I search for the word.

The languages I speak number in the dozens and none of them have the precise term for what I mean.

“Completed. The bond was always meant to exist alongside other connections. The ancient texts describe the crimson wielders as beings of multiple bonds. What we have — the three of us — is not a compromise. It is the design.”

Constantine is quiet.

The fire in his chest burning with the steady amber warmth that I have come to recognize as his resting state — the temperature of a man who has made his peace with what he feels and is no longer fighting the feeling.

“I spent thirty years in an institution that taught me love is a vulnerability,” he says. “A weakness that enemies can exploit. A liability that a professional eliminates from his personal life the way he eliminates threats from his field of operations.”

He pauses.

“The institution was wrong about a lot of things. That might have been what it was wrongest about.”

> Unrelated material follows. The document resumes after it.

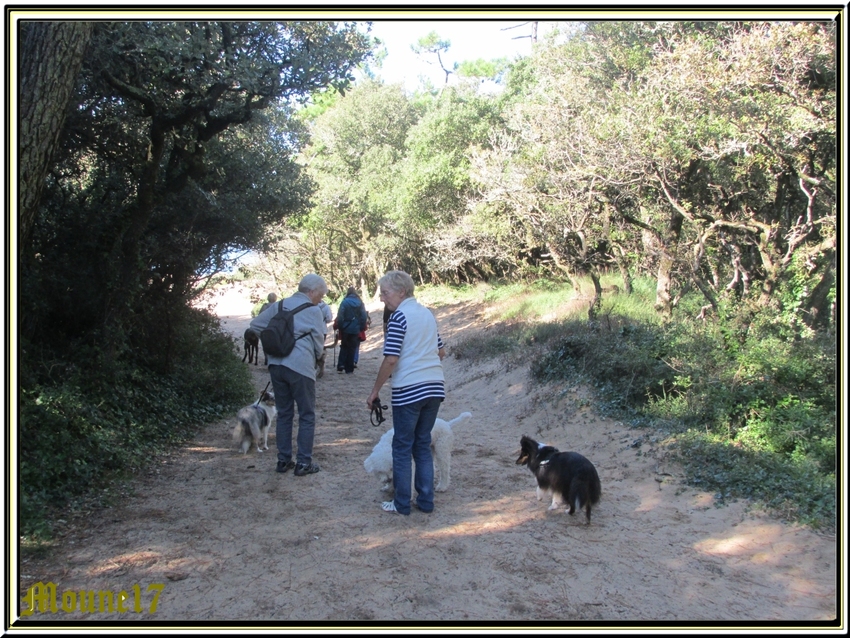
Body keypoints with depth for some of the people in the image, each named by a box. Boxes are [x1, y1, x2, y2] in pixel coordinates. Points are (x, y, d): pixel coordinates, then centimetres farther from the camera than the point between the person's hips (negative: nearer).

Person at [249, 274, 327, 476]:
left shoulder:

His eyes find mine across the grove.

The human man looking at the ancient vampire with an expression that has changed since the first weeks when wariness dominated every interaction.

The wariness is gone.

Replaced by something I recognize because I have seen it before in the rare, precious beings who have managed to earn my trust across the millennia: respect.

Not for what I am but for who I am.

“We’re stronger together,” he says. “Not as a platitude. As a fact. The binding works because all three energies are present. The strategy works because all three skill sets contribute. The survival works because all three of us are willing to sacrifice everything for the other two.”